*What is needed:* Reproduce the plot summary word for word, beginning at the words "Early one March" and stopping after the words "divorced single parent.".

*Extract provided:*
<<<<
Early one March morning thirty-something Robert Stanton is woken in London with the news that his widowed father is in hospital with a heart attack. He travels down to the coast to be at his father’s bedside, where he is surprised to find the ward sister is Lisa, a Chinese woman who was his first girlfriend and is now a divorced single parent.
Memories of his childhood mingle with those of his past with Lisa as they watch his father sinking. Lisa tells him frankly about her present life, but Robert gives evasive answers to Lisa’s inquiries about his own. For he has memories of another past which are too painful to disclose, memories of his life with Catherine, a painter he lived with for some time, but who has now been immured in a mental hospital for several years suffering from a suicidal depression for which Robert believes he is partly responsible.
Although he has always been distant from him, when his father dies the next day, Robert is strangely moved. Lisa consoles him and invites him home, where he meets her children – an unusual experience for Robert, who has lived a hermit’s life since the onset of Catherine’s illness.
Going through his father’s things later, Robert discovers a bunch of letters from Doris, a woman whose affair with his father damaged his parents’ marriage while he was still a child, and is astonished to learn the affair has continued in secret down to the present. Realising that Doris doesn’t yet know his father has died, he visits her and tells her.
While Robert arranges the funeral and winds up his father’s affairs, Doris intermittently recounts the story of her relationship with his father, who, he learns, was an undemonstrative hero of the Falklands War. Robert begins to realise how little he knew him, and to appreciate the unsuspected depths to his character. At the same time his own renewed relationship to Lisa is deepening, as her warmth and liveliness begin to free him from the long winter of his self-imposed exile from “the stuff of life”.
But just as it seems he may be able to remake his life with Lisa, he learns on his weekly visit to Catherine that against all odds she is improving under a new drugs regime, and is likely to be released soon into his care.
>>>>
*Material provided:*
<<<<
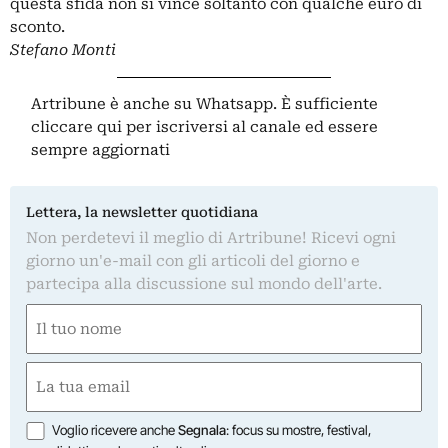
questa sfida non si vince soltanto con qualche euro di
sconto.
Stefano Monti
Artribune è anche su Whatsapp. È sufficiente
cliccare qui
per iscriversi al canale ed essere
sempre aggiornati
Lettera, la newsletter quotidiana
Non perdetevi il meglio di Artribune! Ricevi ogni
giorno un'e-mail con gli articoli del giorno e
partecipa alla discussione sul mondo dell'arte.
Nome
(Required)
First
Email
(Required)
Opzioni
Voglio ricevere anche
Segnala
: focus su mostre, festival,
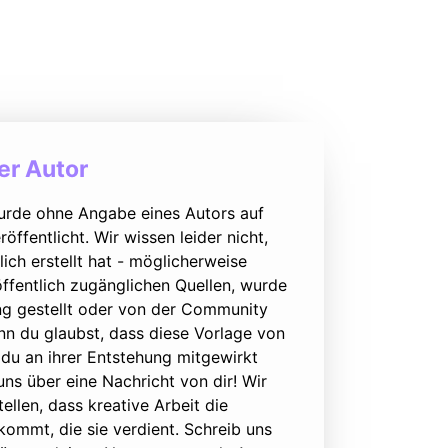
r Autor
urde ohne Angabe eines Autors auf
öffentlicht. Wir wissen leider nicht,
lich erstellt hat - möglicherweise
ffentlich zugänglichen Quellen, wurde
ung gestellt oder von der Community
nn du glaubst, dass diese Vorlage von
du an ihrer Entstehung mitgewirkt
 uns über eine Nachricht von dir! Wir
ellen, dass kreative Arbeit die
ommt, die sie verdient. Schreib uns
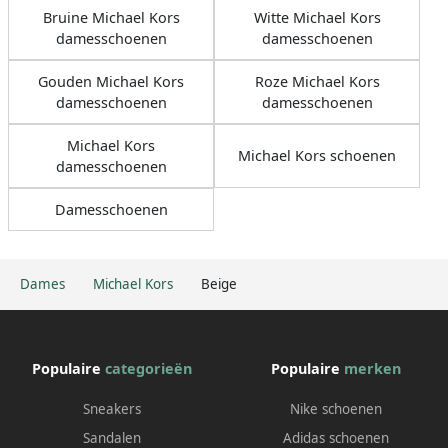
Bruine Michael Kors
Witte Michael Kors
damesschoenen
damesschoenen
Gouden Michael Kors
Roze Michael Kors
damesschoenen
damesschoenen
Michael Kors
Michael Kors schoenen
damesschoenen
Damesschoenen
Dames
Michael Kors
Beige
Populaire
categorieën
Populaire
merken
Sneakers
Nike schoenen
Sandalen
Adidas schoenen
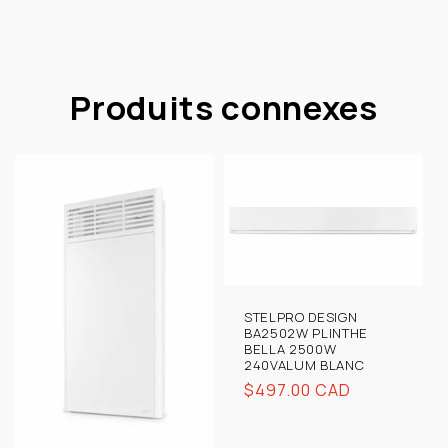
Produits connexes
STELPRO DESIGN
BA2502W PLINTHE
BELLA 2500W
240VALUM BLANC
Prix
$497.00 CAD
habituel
>>>>
<<<<
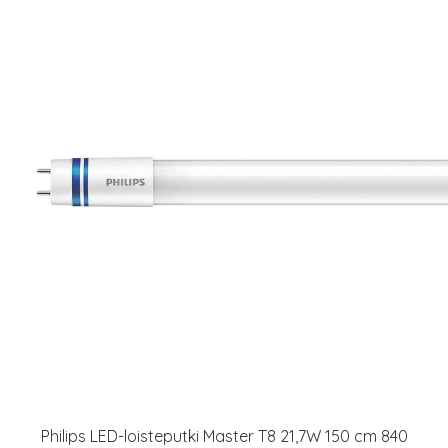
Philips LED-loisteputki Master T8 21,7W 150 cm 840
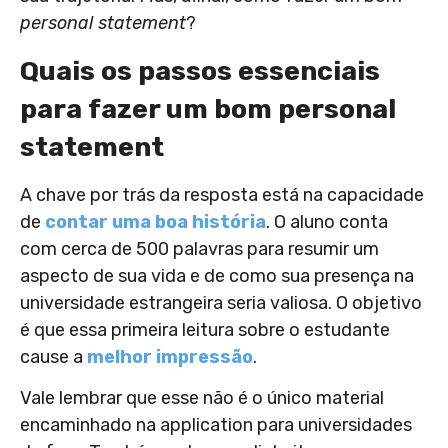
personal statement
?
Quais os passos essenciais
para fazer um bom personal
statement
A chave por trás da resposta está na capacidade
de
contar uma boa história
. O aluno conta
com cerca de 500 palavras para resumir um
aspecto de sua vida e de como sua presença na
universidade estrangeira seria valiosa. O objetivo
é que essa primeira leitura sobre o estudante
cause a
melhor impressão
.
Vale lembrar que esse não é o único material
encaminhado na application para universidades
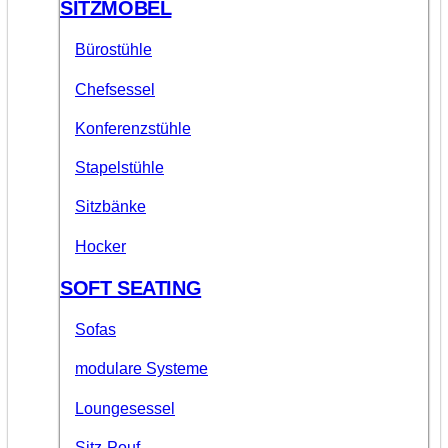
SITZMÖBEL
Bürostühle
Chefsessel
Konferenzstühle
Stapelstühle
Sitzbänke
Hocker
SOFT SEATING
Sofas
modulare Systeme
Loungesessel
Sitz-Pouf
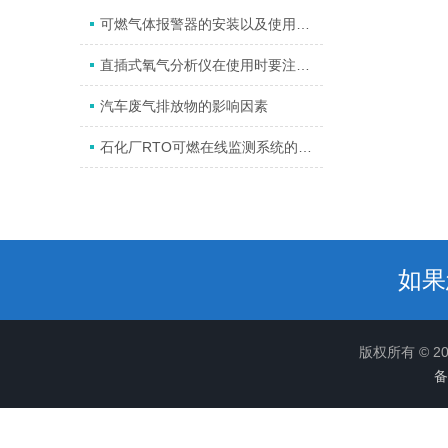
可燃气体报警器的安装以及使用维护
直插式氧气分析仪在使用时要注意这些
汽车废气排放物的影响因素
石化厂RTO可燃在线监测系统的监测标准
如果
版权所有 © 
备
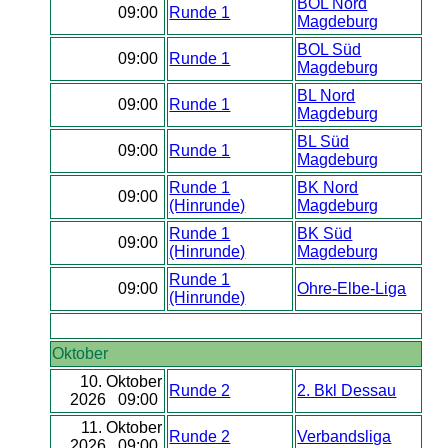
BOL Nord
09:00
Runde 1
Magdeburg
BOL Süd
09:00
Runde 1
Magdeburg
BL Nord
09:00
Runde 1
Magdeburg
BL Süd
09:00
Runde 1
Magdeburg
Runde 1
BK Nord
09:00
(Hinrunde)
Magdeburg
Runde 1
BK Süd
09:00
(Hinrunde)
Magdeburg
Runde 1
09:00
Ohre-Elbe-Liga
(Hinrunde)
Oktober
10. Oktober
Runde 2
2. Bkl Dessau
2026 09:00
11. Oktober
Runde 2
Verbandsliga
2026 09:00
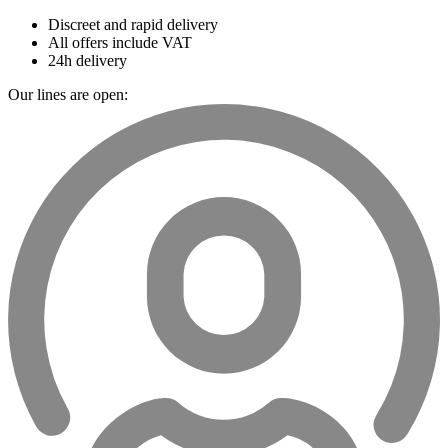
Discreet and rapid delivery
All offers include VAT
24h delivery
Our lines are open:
>>>>
*Solution for this problem:*
Early one March morning thirty-something Robert Stanton is woken in London with the news that his widowed father is in hospital with a heart attack. He travels down to the coast to be at his father’s bedside, where he is surprised to find the ward sister is Lisa, a Chinese woman who was his first girlfriend and is now a divorced single parent.